**What to work on:** Write out the lines from the one holding "class: Lecanoromycetes" through the last line, both ends included, and nothing else. Replace "common name" with "vernacular name" everywhere in them and keep everything else unchanged.

— start —

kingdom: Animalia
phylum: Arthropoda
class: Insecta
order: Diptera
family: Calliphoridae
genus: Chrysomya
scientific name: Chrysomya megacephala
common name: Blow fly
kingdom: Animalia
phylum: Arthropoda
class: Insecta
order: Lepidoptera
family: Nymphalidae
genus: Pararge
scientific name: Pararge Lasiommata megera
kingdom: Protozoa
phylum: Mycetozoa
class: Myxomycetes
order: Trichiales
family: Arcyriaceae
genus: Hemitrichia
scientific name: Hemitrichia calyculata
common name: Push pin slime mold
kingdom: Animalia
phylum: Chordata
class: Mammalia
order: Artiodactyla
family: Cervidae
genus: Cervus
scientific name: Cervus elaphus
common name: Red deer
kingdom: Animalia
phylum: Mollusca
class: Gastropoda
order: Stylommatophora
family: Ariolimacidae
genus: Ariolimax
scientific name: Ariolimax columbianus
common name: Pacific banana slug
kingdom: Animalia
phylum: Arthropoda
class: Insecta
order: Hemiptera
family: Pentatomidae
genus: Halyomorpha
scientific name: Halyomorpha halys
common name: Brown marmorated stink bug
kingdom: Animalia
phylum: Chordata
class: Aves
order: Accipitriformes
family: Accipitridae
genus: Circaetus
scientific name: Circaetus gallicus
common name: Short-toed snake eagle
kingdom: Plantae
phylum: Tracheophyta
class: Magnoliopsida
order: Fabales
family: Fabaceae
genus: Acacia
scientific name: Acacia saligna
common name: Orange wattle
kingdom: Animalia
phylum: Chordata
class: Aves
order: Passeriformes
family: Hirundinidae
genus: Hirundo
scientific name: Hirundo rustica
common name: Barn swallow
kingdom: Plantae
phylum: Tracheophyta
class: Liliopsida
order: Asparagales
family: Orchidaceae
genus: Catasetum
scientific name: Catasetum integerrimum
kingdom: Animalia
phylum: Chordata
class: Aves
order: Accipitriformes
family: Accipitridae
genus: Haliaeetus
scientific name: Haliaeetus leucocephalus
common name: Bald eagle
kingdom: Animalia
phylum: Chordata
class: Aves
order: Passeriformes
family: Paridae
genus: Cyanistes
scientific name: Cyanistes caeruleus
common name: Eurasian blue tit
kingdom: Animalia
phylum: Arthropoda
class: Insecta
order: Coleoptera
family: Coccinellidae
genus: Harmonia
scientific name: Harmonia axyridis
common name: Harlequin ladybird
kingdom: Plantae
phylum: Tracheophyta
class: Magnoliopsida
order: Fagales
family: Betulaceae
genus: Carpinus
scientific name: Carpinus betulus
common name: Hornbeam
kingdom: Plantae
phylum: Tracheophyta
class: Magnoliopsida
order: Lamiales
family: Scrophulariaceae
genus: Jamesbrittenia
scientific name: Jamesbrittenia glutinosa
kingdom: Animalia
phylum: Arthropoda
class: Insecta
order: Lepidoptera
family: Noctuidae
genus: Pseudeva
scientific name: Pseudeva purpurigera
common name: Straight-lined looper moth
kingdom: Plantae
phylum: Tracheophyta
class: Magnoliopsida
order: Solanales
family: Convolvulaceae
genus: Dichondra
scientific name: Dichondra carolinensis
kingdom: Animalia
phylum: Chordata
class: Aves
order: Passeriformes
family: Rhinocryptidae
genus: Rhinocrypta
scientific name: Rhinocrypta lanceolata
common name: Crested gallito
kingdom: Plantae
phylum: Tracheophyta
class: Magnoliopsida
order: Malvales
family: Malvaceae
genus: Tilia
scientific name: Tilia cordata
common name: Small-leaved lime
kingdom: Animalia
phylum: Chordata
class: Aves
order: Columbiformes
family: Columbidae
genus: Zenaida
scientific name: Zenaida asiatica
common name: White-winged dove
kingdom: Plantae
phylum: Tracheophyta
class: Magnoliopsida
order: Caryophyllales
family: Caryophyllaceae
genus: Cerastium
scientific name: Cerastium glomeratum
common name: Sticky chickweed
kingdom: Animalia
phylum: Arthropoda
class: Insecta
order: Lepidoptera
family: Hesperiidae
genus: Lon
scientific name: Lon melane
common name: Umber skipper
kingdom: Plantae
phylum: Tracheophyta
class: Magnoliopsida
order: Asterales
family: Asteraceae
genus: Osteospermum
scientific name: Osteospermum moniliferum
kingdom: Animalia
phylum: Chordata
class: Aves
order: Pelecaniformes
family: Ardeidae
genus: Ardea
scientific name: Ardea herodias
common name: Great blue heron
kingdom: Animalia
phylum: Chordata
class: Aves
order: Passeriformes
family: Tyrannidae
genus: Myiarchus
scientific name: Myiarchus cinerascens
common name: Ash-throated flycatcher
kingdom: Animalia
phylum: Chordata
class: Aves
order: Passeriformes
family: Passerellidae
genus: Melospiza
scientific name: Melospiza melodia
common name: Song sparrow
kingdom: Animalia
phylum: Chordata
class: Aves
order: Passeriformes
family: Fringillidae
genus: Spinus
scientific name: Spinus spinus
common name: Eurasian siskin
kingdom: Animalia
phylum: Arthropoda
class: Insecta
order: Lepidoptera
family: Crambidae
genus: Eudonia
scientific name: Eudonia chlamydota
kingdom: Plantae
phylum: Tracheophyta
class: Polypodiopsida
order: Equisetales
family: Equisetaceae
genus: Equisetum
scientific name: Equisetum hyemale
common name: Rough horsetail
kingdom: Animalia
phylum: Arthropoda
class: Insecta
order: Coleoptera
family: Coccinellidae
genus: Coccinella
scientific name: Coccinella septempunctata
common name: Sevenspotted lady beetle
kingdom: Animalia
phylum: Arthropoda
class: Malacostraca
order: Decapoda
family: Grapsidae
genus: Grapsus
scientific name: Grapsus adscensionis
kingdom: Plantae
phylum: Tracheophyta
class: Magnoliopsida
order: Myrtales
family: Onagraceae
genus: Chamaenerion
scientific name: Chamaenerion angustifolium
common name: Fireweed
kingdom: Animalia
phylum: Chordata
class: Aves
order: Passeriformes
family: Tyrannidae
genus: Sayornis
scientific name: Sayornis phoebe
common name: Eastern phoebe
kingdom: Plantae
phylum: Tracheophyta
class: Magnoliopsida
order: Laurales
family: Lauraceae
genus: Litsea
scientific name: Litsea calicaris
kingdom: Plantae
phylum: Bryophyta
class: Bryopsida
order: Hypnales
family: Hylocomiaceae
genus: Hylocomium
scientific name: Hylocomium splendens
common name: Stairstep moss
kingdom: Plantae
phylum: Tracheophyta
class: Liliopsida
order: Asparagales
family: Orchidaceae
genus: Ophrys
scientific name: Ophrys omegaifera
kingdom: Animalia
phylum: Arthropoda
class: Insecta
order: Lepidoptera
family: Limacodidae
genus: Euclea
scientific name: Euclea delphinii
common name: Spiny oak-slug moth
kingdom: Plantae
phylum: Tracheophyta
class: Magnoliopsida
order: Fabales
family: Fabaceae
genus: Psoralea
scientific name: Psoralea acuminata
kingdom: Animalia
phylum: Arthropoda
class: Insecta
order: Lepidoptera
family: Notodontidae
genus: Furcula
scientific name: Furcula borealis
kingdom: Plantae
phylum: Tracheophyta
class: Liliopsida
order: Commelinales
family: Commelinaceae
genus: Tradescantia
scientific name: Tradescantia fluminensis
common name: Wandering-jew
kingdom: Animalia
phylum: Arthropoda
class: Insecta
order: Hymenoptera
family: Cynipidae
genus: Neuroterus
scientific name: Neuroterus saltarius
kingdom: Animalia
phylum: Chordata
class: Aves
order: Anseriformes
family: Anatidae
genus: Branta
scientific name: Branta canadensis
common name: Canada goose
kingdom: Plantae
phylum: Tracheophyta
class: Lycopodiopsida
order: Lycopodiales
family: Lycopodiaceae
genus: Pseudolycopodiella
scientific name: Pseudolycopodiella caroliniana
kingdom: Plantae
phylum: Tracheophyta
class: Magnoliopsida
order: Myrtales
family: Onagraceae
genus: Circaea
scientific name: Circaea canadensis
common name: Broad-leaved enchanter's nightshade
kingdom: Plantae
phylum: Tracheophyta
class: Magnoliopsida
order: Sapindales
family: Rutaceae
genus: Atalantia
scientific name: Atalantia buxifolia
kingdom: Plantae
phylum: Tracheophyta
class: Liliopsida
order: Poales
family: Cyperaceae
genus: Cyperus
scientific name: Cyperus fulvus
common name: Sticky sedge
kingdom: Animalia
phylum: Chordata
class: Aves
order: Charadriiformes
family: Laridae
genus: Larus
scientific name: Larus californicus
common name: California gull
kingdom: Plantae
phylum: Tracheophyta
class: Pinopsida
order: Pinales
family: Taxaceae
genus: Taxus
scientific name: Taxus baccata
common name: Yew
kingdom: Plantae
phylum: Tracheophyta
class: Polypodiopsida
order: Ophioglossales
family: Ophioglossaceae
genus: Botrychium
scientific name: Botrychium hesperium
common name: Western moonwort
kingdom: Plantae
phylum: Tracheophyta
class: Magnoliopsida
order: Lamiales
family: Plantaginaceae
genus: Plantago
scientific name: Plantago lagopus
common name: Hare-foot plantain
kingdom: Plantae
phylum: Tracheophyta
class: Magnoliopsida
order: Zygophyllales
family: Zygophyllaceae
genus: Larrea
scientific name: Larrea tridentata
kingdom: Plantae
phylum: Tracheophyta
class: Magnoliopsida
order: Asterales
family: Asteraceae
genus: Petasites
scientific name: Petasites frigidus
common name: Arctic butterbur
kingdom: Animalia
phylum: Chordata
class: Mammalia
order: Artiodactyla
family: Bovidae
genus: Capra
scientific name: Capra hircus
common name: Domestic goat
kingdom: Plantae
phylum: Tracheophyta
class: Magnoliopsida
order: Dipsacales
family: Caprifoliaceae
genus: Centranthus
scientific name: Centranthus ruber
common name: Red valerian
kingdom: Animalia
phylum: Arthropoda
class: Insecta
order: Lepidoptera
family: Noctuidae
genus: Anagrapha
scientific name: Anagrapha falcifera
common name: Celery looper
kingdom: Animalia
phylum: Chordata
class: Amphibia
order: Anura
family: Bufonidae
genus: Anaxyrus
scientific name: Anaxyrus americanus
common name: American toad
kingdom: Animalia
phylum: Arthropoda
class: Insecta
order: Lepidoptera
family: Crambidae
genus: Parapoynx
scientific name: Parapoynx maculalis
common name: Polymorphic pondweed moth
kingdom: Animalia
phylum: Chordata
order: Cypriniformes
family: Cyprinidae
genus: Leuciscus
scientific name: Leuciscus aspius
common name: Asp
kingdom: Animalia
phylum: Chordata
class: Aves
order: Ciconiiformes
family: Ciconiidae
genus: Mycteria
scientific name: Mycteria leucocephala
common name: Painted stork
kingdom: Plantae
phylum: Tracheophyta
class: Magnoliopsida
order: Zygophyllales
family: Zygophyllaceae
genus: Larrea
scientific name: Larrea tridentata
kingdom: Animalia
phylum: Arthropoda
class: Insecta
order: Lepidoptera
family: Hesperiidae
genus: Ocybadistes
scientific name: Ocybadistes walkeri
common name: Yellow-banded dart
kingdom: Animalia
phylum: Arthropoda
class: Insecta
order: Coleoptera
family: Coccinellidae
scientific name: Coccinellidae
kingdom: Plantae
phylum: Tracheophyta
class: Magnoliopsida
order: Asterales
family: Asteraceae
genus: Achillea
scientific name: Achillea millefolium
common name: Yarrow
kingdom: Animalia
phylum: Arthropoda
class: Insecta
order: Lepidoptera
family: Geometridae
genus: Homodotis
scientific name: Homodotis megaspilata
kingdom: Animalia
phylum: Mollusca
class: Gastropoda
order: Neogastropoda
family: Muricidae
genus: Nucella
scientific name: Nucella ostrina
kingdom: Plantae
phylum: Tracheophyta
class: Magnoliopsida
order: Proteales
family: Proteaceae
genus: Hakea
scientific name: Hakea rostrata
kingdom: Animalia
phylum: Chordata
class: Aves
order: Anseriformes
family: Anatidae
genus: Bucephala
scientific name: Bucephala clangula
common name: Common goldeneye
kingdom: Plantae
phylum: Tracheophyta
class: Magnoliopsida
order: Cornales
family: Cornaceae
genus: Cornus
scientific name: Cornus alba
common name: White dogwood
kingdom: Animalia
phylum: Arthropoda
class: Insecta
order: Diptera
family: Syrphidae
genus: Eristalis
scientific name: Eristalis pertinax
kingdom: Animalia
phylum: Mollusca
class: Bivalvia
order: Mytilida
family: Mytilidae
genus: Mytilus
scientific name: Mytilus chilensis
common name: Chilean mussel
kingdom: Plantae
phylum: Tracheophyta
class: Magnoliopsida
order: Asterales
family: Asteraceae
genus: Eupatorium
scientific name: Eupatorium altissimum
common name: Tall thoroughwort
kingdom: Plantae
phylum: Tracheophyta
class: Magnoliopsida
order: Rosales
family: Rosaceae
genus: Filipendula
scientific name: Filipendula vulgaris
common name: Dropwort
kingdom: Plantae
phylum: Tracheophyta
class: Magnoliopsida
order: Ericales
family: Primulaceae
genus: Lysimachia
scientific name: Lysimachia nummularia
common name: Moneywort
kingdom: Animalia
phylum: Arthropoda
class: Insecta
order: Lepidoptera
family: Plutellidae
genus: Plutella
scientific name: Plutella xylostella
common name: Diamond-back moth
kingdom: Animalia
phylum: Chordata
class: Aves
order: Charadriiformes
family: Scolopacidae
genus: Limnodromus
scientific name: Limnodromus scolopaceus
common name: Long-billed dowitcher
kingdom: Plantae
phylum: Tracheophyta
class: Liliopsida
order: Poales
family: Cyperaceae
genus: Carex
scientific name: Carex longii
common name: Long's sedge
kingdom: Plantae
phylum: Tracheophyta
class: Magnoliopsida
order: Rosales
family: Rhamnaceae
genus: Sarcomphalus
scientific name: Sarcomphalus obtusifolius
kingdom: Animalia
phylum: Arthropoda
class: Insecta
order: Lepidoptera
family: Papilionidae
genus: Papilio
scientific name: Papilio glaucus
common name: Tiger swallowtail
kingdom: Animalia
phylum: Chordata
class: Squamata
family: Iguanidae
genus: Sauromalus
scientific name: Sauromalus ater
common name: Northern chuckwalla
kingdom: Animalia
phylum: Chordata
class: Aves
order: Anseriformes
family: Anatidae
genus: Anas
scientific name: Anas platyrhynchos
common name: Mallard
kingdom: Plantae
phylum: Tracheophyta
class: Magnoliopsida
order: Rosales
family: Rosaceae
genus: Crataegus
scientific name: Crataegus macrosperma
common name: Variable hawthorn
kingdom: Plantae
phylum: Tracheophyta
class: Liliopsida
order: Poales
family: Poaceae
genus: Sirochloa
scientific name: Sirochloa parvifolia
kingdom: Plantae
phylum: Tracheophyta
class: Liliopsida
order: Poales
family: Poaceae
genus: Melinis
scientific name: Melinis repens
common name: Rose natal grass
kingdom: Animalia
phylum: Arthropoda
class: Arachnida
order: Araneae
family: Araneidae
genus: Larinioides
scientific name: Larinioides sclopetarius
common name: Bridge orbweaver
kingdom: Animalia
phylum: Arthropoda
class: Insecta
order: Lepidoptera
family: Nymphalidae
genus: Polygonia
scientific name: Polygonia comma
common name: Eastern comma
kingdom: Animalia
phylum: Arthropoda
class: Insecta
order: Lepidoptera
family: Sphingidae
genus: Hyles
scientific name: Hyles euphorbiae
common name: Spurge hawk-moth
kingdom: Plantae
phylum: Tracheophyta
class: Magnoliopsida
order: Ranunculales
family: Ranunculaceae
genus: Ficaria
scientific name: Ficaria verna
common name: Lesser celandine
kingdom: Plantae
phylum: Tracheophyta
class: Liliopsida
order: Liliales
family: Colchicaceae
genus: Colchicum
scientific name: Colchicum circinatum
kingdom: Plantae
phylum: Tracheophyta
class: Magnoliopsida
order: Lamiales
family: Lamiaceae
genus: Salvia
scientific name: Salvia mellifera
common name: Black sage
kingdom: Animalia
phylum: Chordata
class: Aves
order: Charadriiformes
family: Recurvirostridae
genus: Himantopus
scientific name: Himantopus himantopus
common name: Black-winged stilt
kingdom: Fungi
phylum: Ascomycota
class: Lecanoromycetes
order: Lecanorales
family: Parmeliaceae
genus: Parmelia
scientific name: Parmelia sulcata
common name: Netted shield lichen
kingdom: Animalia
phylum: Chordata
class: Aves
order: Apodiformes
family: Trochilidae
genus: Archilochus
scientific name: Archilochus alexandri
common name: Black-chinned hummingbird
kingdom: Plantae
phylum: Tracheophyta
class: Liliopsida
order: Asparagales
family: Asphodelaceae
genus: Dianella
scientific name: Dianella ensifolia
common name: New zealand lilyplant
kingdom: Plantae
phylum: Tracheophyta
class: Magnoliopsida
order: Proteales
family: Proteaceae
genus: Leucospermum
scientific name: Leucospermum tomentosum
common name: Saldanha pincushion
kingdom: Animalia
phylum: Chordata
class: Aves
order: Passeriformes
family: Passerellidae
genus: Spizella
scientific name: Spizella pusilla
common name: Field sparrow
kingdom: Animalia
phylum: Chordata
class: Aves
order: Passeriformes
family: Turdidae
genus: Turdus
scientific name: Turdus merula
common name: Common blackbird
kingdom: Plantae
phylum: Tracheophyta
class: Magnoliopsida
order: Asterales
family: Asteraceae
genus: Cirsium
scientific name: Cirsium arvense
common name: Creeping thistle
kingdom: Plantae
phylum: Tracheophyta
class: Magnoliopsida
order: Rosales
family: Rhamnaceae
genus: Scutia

— end —

**Written response:**
class: Lecanoromycetes
order: Lecanorales
family: Parmeliaceae
genus: Parmelia
scientific name: Parmelia sulcata
vernacular name: Netted shield lichen
kingdom: Animalia
phylum: Chordata
class: Aves
order: Apodiformes
family: Trochilidae
genus: Archilochus
scientific name: Archilochus alexandri
vernacular name: Black-chinned hummingbird
kingdom: Plantae
phylum: Tracheophyta
class: Liliopsida
order: Asparagales
family: Asphodelaceae
genus: Dianella
scientific name: Dianella ensifolia
vernacular name: New zealand lilyplant
kingdom: Plantae
phylum: Tracheophyta
class: Magnoliopsida
order: Proteales
family: Proteaceae
genus: Leucospermum
scientific name: Leucospermum tomentosum
vernacular name: Saldanha pincushion
kingdom: Animalia
phylum: Chordata
class: Aves
order: Passeriformes
family: Passerellidae
genus: Spizella
scientific name: Spizella pusilla
vernacular name: Field sparrow
kingdom: Animalia
phylum: Chordata
class: Aves
order: Passeriformes
family: Turdidae
genus: Turdus
scientific name: Turdus merula
vernacular name: Common blackbird
kingdom: Plantae
phylum: Tracheophyta
class: Magnoliopsida
order: Asterales
family: Asteraceae
genus: Cirsium
scientific name: Cirsium arvense
vernacular name: Creeping thistle
kingdom: Plantae
phylum: Tracheophyta
class: Magnoliopsida
order: Rosales
family: Rhamnaceae
genus: Scutia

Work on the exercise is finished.